The situation may be different for flies and worms. I’m not so quick to adopt medicines that don’t work in rodents, because there are so many that lengthen life span in flies and worms but that fail in mammals.
Could it be that quercetin only works in vitro? I understand that in the human body it is too quickly metabolized to compounds that have no such affect (or actually, may even have the opposite effect)
Here’s a link where quercetin increased average lifespan by 15%:
EGCG is in green tea. Its an acronym for Epi-Gallo Catechin Galliten
Tom wrote: “…8 supplements that enhance apoptosis, each increase maximum lifespan by significant amounts. They are EGCG, quercetin, tumeric (sp?-though this is a common mispelling resulting from labelling of turmeric by Baltimore-based McCormick & Company) , lycopene, pomegranate extract, fisetin, genistein, and lupeol.
these compounds are among the agents I use ~q10days along with EMIQ. Good synergy, I hope!

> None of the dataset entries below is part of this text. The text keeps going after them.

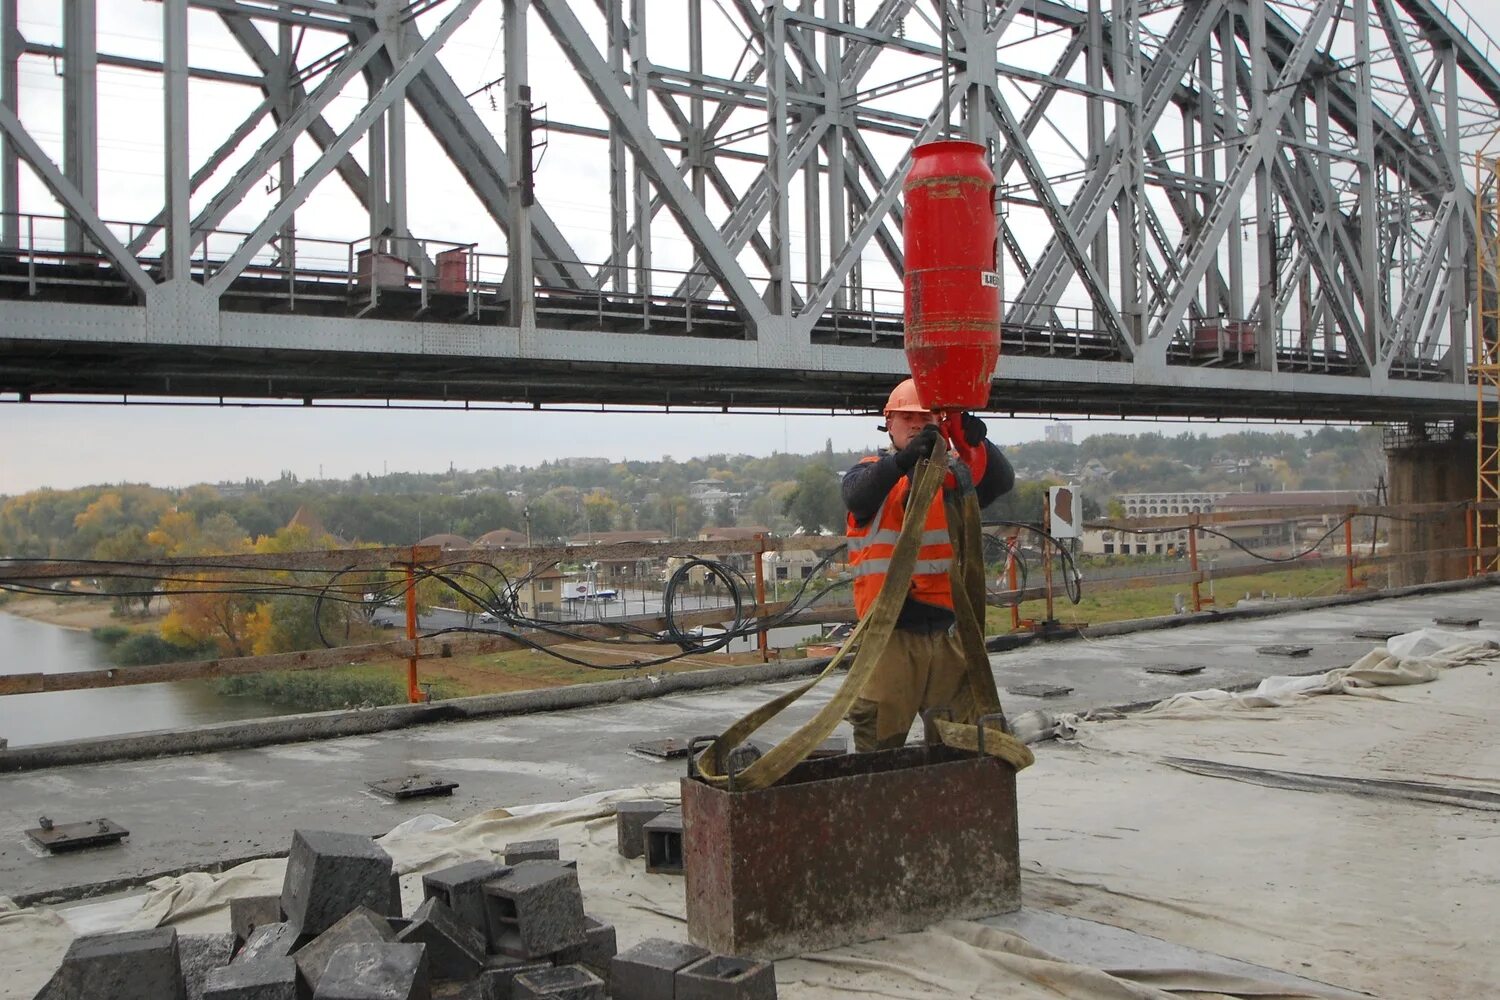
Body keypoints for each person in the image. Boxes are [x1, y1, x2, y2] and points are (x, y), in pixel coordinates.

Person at [842, 377, 1014, 752]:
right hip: (890, 640)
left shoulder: (949, 482)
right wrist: (905, 460)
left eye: (927, 420)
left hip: (946, 636)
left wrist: (973, 438)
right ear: (889, 423)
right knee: (879, 750)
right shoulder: (871, 473)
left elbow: (1000, 482)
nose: (918, 427)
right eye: (908, 419)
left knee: (965, 741)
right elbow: (858, 495)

Josh, our veteran formed , metformin research continues for the 4 volunteers here
in the Ventura County . We have been testing Ptero-Pure, the synthetic vesion of
pterostilbene, developed & human tested by the USDA at the U. of Mississippi, the
same fabricator, in Irvine CA, makes the NAD+ precursor Niagen, we are all on that, as well. In recent weeks we have added quercetin to the caps cocktail mix. All feel well and have lost serious obesity poundage. In 5 months I dropped 45 lbs. My waist has slimmed down by 8 inches, mostly inside the visceral area. My A1C is now 5. ,having been 7.9 a year ago. We will gradually increase the intake of quercetin from the present 500 mg to 1000 by the year’s end. We are on VA blood
panel periodc testing, all records are legit, and everything seems to be better for each of us. We do 2 fasting finger-sticks daily one at 8 hours and a second at 11 hours during the morning fast period. This gives us a little CR effect, as well. Our calorie regimen vary between the members. I’m trying for a 172 to 175 weight range, the others are trying for about 190. All of us were over 220 just 5 months ago.
It’s going to be so valuable to have actual lab results regarding blood values following quercetin use! I hope you can share these values as they clock in, or all at the end of the trial.

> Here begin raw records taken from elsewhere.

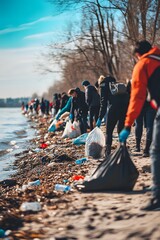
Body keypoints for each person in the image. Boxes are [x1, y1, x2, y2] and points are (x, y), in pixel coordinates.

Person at [119, 40, 160, 211]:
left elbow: (137, 98)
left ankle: (157, 197)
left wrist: (127, 125)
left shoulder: (143, 64)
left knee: (156, 151)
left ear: (137, 54)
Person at [96, 75, 129, 156]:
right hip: (124, 108)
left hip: (113, 109)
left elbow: (103, 103)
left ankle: (108, 152)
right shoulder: (117, 85)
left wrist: (100, 118)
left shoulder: (103, 86)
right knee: (121, 129)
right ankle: (123, 149)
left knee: (109, 131)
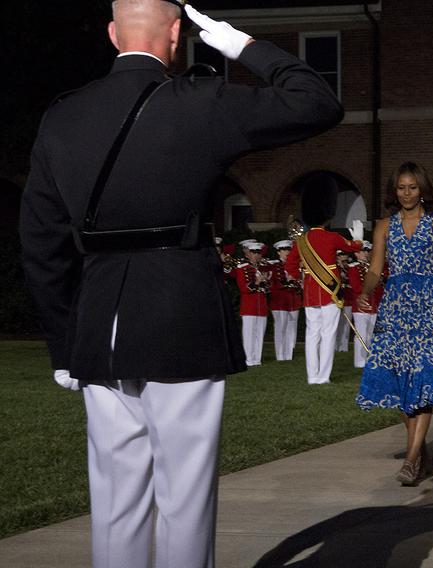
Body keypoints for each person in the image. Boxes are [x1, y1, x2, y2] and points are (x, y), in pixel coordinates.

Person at [18, 1, 343, 565]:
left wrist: (64, 341)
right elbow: (317, 102)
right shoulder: (199, 101)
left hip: (99, 324)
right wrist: (241, 45)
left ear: (113, 33)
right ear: (177, 34)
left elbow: (41, 241)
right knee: (184, 497)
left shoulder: (63, 116)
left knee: (116, 501)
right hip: (180, 311)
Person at [356, 162, 433, 486]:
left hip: (430, 307)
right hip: (395, 308)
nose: (407, 193)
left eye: (412, 187)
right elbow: (375, 269)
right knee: (400, 383)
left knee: (425, 379)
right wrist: (365, 291)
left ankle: (412, 459)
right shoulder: (384, 226)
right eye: (401, 187)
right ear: (394, 191)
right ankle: (420, 452)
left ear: (422, 189)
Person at [285, 219, 362, 384]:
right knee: (328, 335)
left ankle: (312, 376)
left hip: (310, 293)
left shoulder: (301, 241)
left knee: (312, 335)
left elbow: (290, 265)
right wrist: (359, 238)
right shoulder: (332, 236)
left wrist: (301, 277)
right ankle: (323, 376)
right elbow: (354, 247)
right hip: (330, 293)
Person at [347, 242, 383, 368]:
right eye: (363, 251)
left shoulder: (372, 267)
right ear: (356, 253)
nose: (366, 253)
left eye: (367, 251)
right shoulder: (353, 267)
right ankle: (360, 361)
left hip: (374, 305)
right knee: (361, 334)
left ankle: (369, 358)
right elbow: (356, 287)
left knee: (371, 334)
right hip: (361, 306)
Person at [235, 241, 271, 365]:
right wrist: (257, 282)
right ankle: (248, 359)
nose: (256, 255)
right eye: (254, 253)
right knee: (249, 334)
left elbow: (267, 289)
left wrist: (265, 281)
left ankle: (257, 358)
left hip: (261, 306)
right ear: (248, 254)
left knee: (259, 333)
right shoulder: (243, 269)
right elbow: (243, 288)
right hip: (249, 306)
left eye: (258, 253)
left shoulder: (262, 269)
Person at [269, 239, 302, 361]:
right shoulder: (275, 265)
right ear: (278, 252)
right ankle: (280, 355)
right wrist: (289, 281)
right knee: (280, 328)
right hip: (279, 301)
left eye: (289, 249)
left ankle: (288, 355)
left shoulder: (295, 265)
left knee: (291, 328)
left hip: (293, 300)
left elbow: (299, 282)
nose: (287, 252)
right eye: (284, 250)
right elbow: (275, 284)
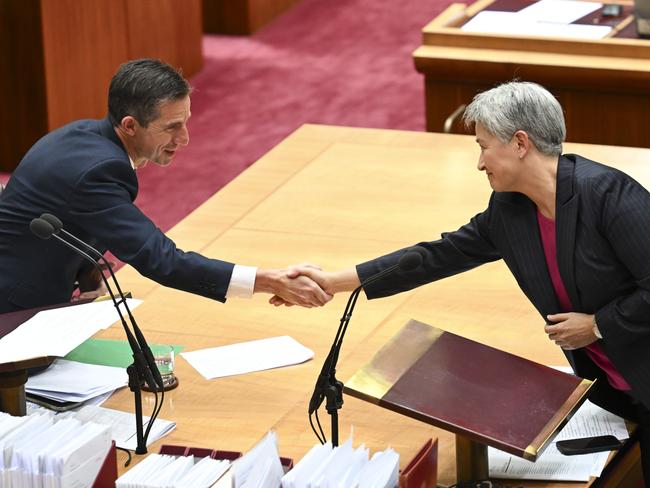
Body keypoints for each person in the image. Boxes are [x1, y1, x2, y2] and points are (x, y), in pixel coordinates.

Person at [280, 81, 650, 483]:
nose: (479, 163)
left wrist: (596, 325)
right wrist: (337, 281)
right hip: (620, 386)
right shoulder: (510, 209)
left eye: (483, 146)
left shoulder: (609, 195)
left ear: (520, 143)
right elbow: (440, 254)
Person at [0, 59, 331, 313]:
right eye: (172, 127)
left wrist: (88, 265)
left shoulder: (81, 134)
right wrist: (267, 281)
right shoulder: (99, 170)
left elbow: (67, 216)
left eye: (185, 122)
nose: (184, 139)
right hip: (15, 317)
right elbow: (160, 259)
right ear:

I take no substances specifically for glucose control, but have noticed a marked lack of appetite since starting mitochondria active agents.
Best of luck, O warrior patients!
Thank you for your ongoing benefit to the wider society!

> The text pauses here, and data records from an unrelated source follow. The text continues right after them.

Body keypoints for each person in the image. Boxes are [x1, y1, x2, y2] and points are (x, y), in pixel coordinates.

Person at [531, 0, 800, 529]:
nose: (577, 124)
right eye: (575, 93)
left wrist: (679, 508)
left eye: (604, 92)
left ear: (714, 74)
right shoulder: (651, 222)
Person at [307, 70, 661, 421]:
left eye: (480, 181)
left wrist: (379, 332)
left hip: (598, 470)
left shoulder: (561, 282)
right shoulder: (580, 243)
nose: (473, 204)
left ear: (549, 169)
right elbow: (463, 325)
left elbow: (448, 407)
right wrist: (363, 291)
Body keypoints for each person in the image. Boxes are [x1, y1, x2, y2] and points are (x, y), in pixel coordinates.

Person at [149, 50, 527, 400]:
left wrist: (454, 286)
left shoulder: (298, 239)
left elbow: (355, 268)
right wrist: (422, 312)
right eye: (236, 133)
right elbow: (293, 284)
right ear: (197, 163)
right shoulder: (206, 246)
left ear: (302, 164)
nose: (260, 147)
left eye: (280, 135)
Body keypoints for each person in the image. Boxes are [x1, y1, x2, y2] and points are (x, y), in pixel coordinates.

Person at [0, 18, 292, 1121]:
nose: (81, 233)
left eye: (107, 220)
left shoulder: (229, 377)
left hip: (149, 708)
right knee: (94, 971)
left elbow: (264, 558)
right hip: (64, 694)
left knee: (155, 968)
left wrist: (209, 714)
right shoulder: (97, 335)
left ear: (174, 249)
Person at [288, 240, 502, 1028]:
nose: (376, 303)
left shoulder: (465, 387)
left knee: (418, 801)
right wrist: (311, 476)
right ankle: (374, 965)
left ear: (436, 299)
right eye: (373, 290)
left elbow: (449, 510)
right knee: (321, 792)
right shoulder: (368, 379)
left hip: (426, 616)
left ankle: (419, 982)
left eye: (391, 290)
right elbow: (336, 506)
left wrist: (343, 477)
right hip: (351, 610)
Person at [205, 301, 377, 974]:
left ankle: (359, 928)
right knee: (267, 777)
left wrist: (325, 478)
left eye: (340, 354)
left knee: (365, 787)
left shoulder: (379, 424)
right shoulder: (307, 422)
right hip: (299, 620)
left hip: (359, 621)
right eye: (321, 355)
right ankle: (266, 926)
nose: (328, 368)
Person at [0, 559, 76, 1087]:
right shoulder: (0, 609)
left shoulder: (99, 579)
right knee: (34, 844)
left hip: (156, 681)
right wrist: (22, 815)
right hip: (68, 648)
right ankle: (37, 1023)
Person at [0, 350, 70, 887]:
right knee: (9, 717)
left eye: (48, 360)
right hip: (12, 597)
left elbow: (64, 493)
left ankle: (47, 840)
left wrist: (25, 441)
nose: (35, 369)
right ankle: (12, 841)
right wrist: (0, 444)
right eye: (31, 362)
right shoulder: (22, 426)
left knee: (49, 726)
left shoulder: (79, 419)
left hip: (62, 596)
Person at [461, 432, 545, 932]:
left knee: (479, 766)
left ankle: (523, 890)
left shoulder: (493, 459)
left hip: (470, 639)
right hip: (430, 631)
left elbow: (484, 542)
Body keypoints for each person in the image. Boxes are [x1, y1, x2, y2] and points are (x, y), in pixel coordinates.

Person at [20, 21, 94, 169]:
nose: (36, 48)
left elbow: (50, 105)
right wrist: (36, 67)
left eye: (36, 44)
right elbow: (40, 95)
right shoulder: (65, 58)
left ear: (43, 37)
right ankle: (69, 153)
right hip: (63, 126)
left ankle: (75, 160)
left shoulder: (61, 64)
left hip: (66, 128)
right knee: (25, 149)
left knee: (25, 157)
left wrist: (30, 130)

Pendleton, Kaneohe, Quantico, Fallbrook NWS
Canadian since 1972
Mr. Silliphant, your work was with the legend of the ‘code talkers’?
Oh, do I have a tale of Chosin to tell. My father was Osage, adopted into Keetoowah band (me, no blood quantum but adopted into the Delaware).
Jeez, Allan, I hope I’m not swamping you with requests for info… but this is for just an opinion:
Do you think the smarmy character in SCTV, Guy Caballero may be a reference to Caballero Home Video?
I was too young to get into a theatre to see _The Stewardess’_ way back in the day, but I sure do remember the splash 3-D movies made, pioneered by your work!
Thanks again, dude!
Life Extension Foundation believes that Vit. E (tocotrienals especially) will help clear senescent cells but are vague on dosages. However, LEF gives specific dosages for quercetin.
“Never the less she persisted” 🙂
i just mix Quercetin into my monthly batch of salad dressing
I am going to try Prosta-Q for prostatitis under the guidance of my urologist. It contains Quercetin. Do I need to worry about this business of it being mutagenic?
P.S. I have previously posted comments on this blog as “John”. I have switched to my uncommon monicker NY2LA in case another “John” shows up.